_Direction_: Count the lines in the records below that contain the string "spice". Reply with the number alone.

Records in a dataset
((

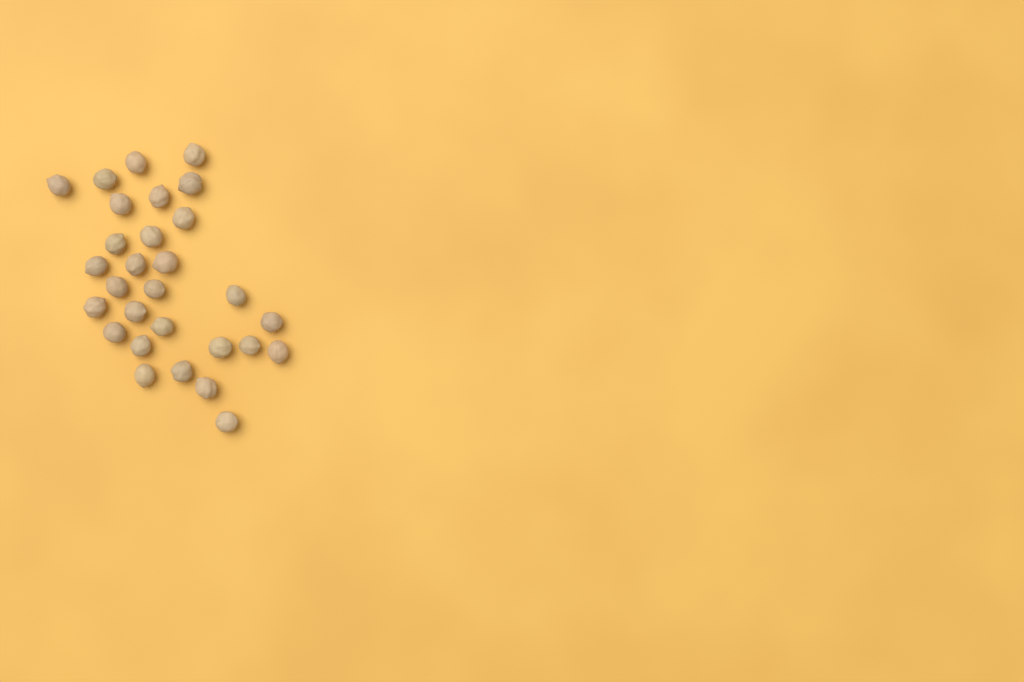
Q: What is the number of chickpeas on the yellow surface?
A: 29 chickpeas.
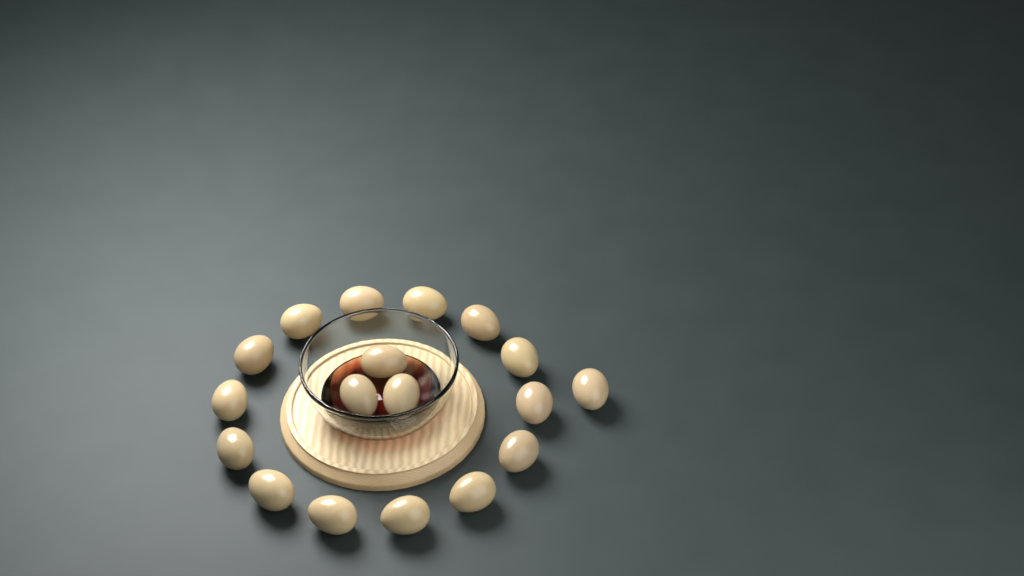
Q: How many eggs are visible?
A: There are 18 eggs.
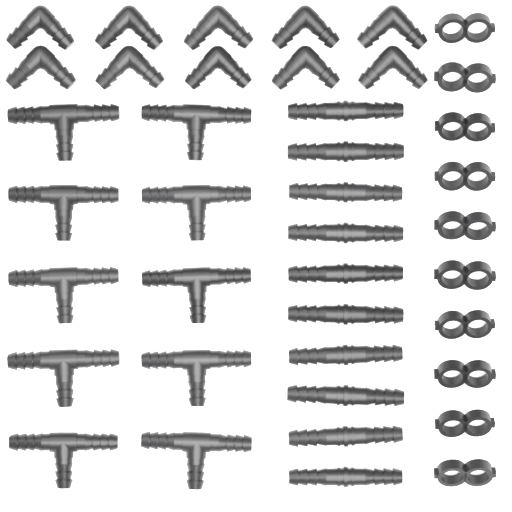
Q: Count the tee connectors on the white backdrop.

))
((

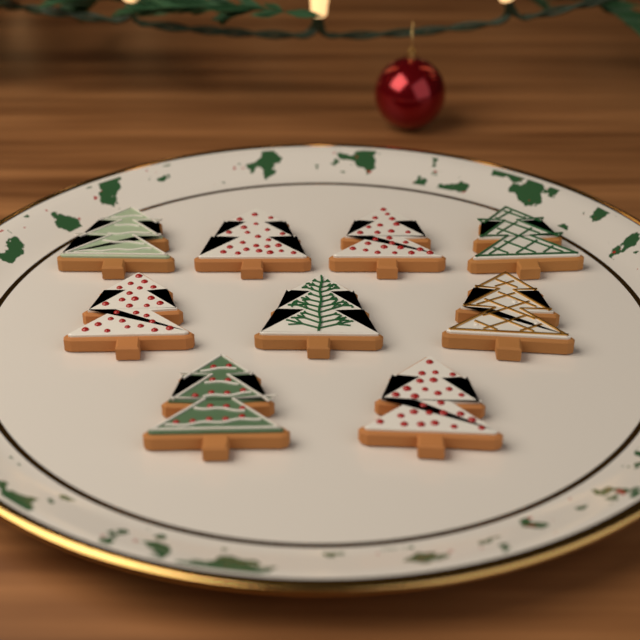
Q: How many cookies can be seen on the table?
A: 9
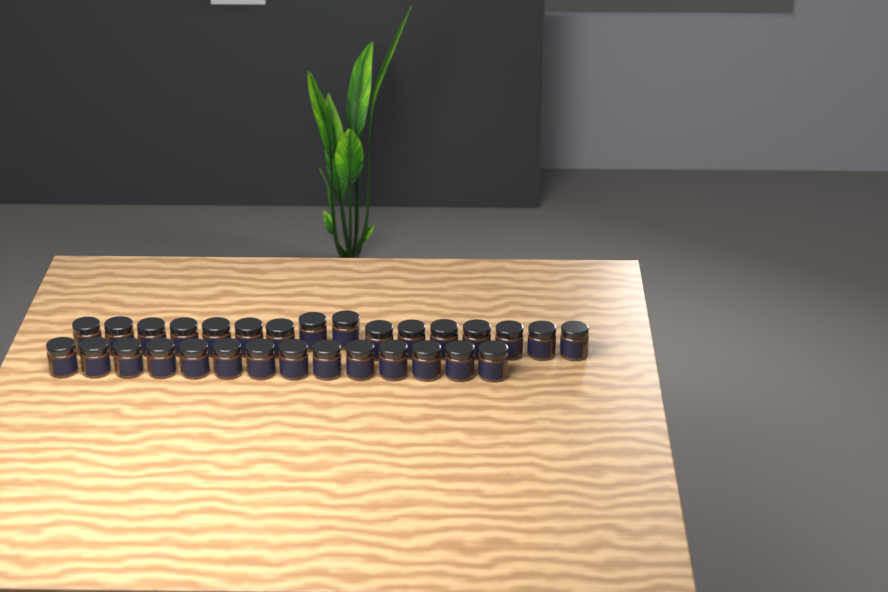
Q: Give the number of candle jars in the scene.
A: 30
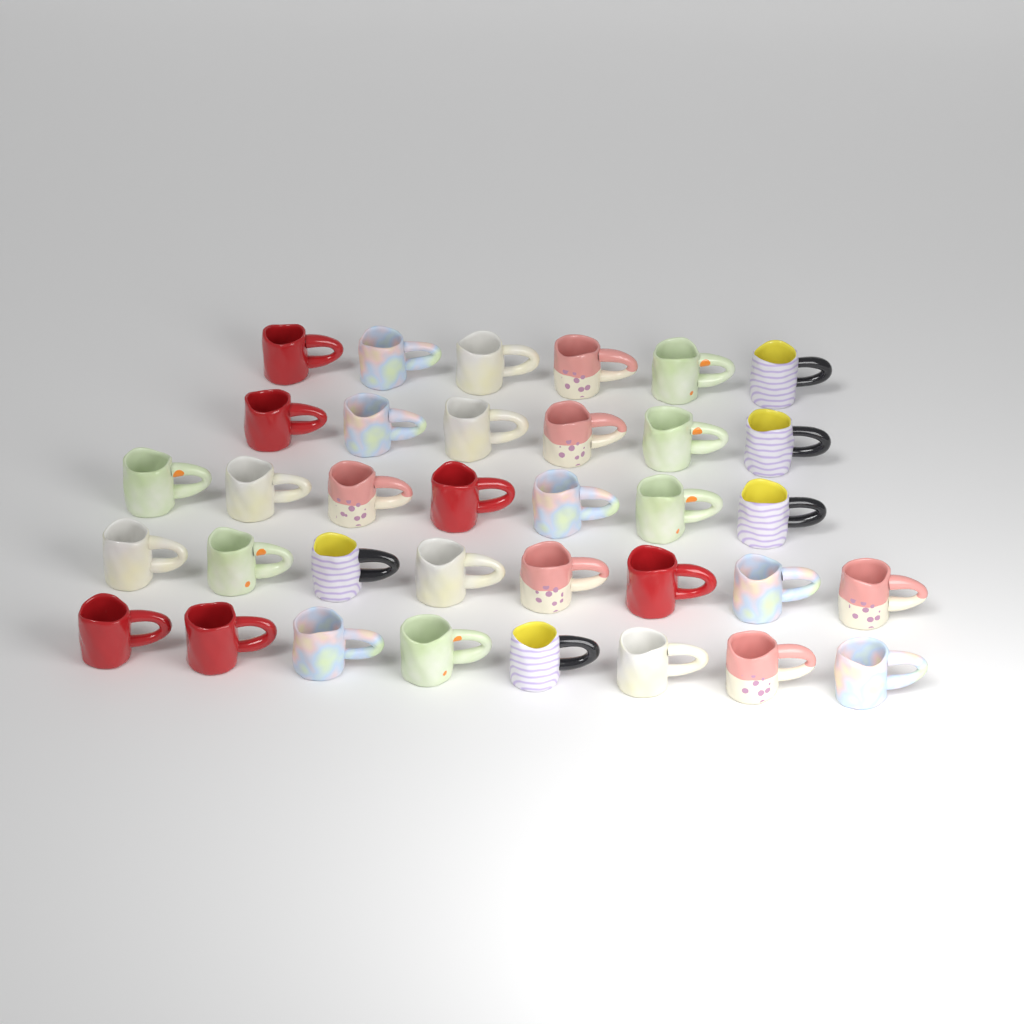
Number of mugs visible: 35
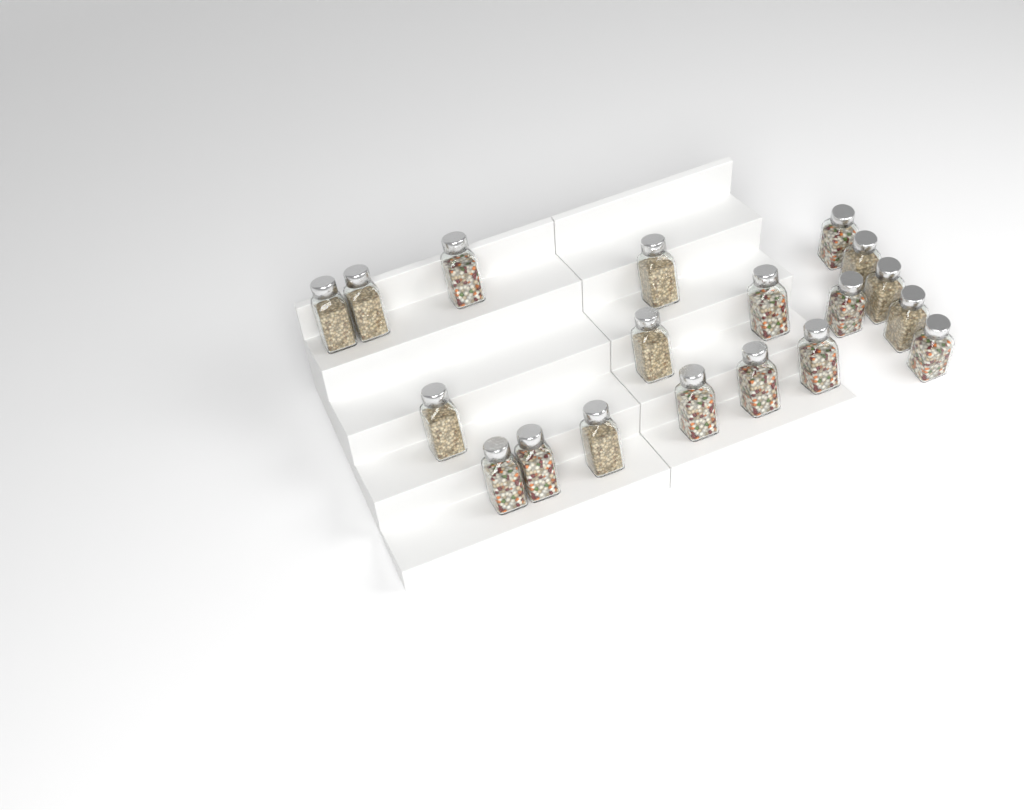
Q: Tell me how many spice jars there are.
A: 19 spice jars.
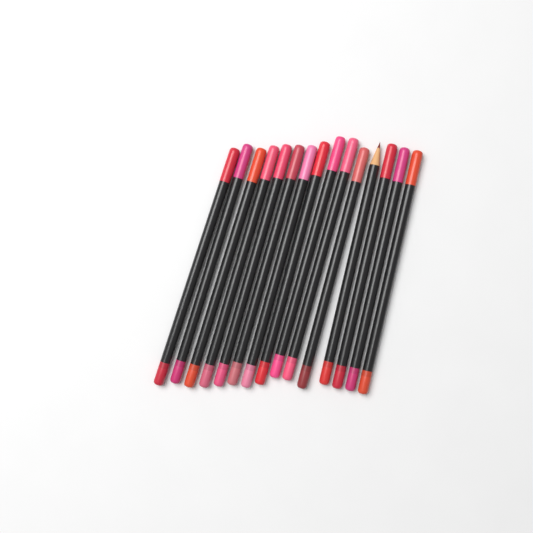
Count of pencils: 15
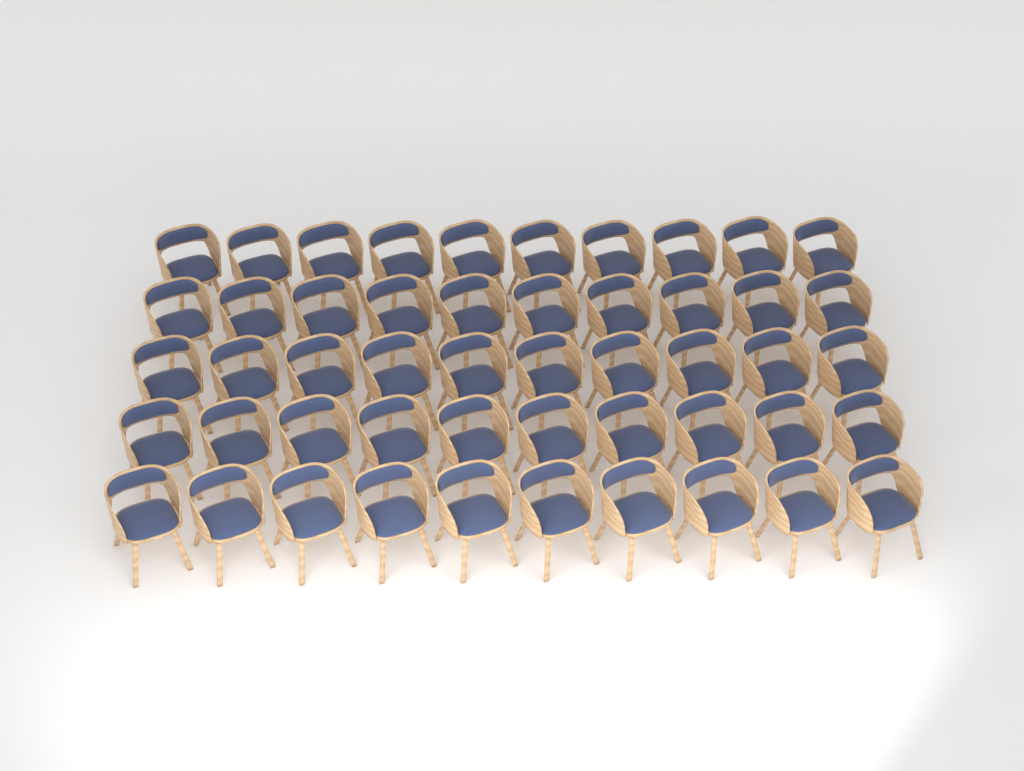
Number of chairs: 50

))

_Solution_: 2